By Denise McLaughlin
Staying Safe On The Slopes This Year
All skiers and boarders should know the Responsibility Code:
- Always stay in control and be able to stop or avoid other people or objects.
- People ahead of you have the right of way. It is your responsibility to avoid them.
- You must not stop where you obstruct a trail or are not visible from above.
- Whenever starting downhill or merging into a trail, look uphill and yield to others.
- Always use devices to help prevent runaway equipment.
- Observe all posted signs and warnings. Keep off of closed trails and out of closed areas.
- Prior to using any lift, you must have the knowledge and ability to load, ride and unload safely.
The biggest issue I have observed is people starting downhill from a rest break, or merging in from a side trail, and not looking uphill to make sure they are merging into the run safely. Always look uphill! You don’t want to be clobbered by someone speeding down the hill going for gold.
To avoid injuries this season, get in shape! Skiing or boarding is much more enjoyable when you are in shape and not gasping for air or having to stop multiple times down the run. Skiing and boarding require a great deal of anaerobic effort, strength and flexibility. You want to target your conditioning to meet those needs. Add some intervals into your runs, do hill sprints or join a ski conditioning class.
Unfortunately, injuries do happen. Leg injuries are common with both skiers and snow boarders. Snow boarders tend to have more wrist injuries as they use their hands to catch themselves when they fall. Shoulders and arms may also be subject to injury. Always wear your helmet to avoid head injuries!

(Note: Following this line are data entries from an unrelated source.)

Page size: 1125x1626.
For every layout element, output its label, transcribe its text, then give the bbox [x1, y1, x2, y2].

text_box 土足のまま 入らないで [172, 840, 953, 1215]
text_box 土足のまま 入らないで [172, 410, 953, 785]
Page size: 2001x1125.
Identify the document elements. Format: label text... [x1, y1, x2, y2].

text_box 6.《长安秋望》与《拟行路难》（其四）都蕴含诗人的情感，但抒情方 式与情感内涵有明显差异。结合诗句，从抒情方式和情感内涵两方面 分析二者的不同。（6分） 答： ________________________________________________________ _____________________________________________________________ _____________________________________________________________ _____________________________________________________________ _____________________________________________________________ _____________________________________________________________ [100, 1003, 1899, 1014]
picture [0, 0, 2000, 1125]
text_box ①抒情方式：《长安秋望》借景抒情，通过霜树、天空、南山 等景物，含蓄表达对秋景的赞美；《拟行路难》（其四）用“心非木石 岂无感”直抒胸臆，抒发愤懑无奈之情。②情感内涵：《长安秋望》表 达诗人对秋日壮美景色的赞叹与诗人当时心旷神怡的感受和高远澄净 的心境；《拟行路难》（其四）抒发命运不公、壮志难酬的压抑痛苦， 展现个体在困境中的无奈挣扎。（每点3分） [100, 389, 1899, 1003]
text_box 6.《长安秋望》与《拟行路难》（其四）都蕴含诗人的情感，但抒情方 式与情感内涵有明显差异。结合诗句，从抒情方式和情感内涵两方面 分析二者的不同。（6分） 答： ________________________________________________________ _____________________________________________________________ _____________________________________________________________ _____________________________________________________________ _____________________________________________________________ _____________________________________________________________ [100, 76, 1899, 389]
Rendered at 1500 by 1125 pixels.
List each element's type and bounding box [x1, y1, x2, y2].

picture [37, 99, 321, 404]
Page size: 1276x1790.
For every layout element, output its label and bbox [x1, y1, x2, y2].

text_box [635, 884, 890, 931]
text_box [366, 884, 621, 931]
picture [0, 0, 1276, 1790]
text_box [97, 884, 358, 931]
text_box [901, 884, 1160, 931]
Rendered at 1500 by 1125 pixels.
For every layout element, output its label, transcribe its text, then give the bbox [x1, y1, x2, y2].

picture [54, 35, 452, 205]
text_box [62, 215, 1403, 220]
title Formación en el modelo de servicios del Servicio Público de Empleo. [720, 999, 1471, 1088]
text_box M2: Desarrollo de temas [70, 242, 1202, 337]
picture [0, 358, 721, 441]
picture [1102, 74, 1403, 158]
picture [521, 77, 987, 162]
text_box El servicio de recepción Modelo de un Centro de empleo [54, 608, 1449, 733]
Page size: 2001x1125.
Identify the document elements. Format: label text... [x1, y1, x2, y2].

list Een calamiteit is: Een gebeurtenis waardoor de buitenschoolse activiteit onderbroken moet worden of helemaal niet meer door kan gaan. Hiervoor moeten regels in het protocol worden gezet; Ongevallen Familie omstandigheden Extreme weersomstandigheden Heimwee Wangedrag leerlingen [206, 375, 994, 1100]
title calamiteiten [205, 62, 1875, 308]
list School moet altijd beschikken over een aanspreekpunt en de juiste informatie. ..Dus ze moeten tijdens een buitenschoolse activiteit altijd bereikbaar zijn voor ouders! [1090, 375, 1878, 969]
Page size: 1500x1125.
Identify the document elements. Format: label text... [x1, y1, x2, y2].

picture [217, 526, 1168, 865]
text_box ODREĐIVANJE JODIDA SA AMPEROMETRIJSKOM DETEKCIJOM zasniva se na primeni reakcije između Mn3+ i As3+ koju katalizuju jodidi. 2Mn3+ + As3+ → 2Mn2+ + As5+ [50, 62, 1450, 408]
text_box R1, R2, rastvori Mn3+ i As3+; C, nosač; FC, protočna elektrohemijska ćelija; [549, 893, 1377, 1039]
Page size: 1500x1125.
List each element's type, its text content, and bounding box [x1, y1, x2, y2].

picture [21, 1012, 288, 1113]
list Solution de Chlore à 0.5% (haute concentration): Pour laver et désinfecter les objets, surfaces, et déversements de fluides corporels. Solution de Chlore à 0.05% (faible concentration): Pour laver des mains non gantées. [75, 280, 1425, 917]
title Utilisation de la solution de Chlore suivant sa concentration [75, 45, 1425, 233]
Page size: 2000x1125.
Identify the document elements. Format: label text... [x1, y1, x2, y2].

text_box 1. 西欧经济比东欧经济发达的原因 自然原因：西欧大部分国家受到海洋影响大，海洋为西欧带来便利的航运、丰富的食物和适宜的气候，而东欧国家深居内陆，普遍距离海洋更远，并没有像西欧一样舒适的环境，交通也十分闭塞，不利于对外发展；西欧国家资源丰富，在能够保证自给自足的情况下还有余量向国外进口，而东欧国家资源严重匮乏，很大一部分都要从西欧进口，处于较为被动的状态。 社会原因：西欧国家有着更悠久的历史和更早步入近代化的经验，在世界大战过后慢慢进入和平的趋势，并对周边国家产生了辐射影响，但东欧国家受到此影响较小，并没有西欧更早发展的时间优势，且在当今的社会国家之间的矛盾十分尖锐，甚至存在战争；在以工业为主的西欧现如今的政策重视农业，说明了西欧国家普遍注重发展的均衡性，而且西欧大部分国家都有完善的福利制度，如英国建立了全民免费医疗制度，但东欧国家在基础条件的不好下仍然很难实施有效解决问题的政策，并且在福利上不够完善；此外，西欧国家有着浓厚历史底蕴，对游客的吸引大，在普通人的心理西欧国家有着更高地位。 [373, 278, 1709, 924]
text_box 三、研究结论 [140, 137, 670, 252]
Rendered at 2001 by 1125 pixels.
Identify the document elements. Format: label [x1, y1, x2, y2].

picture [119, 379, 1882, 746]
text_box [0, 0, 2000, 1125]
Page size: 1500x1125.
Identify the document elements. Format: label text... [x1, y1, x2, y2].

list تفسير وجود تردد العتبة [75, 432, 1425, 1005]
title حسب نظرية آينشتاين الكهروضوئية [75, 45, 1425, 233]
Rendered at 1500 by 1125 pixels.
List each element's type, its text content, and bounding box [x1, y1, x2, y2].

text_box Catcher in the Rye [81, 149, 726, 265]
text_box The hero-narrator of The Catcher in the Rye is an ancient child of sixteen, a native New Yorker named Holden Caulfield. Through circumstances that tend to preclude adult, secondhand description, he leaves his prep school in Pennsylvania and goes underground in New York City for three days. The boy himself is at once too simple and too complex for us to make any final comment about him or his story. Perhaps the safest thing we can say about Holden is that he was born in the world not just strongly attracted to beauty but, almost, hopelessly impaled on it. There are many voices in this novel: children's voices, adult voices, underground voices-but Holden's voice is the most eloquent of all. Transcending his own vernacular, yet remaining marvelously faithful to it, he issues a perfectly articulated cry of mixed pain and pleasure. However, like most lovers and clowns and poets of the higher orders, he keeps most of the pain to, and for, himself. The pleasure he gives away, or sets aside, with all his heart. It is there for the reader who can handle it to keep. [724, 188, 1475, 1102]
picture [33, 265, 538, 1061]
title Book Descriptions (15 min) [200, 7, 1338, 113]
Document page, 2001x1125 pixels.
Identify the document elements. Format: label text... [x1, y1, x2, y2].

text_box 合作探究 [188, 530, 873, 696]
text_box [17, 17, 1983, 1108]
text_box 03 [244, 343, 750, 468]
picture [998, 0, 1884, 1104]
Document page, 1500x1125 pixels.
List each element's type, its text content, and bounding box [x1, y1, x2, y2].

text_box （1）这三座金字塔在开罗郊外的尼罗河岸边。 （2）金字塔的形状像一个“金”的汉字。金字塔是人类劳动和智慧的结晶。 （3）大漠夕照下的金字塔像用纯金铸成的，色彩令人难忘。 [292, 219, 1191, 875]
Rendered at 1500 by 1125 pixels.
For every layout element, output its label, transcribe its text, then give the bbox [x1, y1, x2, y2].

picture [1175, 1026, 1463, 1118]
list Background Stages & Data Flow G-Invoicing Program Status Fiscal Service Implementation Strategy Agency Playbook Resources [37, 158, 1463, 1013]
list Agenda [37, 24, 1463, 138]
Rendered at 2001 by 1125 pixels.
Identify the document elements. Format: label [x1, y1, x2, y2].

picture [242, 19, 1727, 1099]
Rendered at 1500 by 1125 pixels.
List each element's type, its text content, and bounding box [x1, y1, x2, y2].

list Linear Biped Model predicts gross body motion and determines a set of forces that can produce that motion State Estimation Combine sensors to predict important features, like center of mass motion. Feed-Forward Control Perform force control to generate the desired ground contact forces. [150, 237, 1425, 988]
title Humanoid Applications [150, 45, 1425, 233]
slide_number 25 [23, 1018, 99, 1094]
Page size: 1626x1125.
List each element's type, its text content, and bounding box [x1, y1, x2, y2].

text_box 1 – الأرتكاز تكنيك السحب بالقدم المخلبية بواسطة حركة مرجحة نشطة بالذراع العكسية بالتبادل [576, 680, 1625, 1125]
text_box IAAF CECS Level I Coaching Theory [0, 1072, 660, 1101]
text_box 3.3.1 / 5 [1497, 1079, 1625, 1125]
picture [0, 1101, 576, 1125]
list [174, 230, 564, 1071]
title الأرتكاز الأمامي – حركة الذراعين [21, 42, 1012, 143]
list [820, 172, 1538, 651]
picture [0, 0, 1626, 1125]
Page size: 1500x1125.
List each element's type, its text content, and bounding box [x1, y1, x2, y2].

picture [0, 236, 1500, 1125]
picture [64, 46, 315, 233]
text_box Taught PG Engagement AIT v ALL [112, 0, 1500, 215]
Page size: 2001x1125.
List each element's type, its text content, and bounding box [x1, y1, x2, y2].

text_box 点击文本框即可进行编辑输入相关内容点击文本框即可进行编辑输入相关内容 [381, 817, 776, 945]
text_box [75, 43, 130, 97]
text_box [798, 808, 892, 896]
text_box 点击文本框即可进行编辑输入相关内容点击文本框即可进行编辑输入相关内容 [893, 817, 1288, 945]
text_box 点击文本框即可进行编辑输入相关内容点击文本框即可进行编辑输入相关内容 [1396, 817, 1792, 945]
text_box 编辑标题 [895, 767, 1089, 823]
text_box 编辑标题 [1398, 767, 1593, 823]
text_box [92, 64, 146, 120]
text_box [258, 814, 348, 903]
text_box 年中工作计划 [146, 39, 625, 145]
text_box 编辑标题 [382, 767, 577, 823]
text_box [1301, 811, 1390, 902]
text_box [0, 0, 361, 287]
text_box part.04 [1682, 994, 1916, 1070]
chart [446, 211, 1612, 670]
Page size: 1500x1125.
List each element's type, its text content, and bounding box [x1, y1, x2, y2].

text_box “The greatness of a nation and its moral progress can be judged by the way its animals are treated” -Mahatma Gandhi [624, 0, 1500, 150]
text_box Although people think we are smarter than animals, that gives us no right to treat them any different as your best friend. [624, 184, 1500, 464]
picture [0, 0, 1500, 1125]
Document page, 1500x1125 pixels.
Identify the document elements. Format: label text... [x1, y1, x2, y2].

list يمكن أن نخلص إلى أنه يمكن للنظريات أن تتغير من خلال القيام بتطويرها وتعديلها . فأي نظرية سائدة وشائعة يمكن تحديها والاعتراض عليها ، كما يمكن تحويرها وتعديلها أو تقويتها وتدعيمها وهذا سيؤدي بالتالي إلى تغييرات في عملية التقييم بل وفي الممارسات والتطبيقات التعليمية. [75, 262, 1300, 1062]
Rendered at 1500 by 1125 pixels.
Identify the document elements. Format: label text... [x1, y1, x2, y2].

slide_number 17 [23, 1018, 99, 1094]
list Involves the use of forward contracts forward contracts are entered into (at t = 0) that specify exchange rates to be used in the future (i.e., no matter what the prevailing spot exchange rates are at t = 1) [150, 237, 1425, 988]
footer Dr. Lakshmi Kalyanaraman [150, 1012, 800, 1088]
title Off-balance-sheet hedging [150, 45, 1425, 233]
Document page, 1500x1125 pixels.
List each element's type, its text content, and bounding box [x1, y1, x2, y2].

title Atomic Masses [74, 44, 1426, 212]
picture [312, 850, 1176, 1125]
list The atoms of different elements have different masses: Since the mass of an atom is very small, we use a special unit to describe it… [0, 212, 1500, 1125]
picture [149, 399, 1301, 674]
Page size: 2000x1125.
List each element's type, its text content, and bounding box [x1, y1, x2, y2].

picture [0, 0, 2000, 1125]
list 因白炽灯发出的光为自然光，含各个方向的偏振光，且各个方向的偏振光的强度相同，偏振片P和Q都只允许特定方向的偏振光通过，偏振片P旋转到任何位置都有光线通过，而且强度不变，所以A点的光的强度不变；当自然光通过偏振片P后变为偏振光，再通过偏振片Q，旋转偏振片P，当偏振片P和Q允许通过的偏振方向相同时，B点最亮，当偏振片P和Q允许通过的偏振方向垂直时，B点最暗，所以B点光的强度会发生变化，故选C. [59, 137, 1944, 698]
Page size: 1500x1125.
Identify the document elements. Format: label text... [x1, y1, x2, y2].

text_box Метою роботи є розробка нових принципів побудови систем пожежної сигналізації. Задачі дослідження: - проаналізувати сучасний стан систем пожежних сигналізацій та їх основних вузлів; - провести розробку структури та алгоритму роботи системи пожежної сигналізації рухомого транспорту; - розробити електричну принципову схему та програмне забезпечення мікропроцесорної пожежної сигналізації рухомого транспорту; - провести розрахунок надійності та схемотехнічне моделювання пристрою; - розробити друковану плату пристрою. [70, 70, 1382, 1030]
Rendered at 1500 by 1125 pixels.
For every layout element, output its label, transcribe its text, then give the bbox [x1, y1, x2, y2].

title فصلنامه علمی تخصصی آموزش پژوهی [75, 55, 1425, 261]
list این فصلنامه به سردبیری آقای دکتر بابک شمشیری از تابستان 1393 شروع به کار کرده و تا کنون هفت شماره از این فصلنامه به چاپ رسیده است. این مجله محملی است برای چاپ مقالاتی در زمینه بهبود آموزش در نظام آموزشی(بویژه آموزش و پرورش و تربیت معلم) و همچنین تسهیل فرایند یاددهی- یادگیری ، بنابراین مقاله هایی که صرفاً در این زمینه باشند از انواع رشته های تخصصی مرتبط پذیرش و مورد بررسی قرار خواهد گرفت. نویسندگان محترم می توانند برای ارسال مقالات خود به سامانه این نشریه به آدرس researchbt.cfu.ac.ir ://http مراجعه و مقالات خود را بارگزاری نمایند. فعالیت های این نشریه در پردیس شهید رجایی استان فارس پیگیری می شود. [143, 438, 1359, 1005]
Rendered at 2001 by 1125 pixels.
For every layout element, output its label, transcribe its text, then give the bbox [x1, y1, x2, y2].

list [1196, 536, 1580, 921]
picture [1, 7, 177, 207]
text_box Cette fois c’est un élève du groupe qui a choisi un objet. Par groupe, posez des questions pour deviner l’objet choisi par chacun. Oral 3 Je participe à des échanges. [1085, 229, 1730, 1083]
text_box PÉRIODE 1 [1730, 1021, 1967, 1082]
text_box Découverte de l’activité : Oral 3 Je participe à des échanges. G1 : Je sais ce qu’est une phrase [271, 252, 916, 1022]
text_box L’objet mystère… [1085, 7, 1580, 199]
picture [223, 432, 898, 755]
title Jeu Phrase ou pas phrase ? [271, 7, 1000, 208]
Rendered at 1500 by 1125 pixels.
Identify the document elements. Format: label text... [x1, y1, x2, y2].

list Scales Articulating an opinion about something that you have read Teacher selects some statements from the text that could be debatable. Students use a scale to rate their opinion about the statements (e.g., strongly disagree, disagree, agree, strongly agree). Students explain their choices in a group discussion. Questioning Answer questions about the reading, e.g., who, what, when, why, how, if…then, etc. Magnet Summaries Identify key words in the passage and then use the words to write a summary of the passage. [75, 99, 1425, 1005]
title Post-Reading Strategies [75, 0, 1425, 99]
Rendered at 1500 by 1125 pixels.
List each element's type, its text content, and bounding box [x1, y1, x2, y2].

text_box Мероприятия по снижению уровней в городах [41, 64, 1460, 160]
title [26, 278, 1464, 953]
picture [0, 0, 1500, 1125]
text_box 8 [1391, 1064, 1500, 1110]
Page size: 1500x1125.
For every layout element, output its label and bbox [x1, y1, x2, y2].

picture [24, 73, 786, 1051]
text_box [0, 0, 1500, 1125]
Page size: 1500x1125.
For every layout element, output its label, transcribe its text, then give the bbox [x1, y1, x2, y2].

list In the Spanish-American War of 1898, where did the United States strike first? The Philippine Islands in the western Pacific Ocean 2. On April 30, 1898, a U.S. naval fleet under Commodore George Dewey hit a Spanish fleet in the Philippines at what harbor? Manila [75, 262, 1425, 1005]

When it’s late in the day and you are contemplating ‘just one more run’ take a moment to do a self-assessment. Many times when we think we have one more run in us, we are usually already spent. We’d be better off saving that run for another day and head into the lodge to enjoy a favorite beverage with friends. Know you limits and don’t get caught up with the crowd.
Changing conditions can create additional risks. Light changes and snow consistency changes are both challenging in our sport. As temperatures drop, realize that the soft snow you have been riding or skiing on all day is going to firm up. Conversely, as temperatures warm during the day you will find that the firm snow you have been having fun on all morning is now turning to mush. Being able to adapt to the changing conditions will help you stay safe. Sometimes it is best just to slow down. Take a ski lesson to help overcome any issues you have in adverse snow conditions.
Ah, the allure of untracked snow. Backcountry access gates are provided at many ski areas however, backcountry areas are not controlled or patrolled. Venturing outside of ski area boundaries requires proper avalanche training. Take a standard Avalanche Level 1 course at a minimum. Practice with your avalanche gear and make sure your snow buddies do the same. Never venture out with someone that is untrained. Your life is in their hands.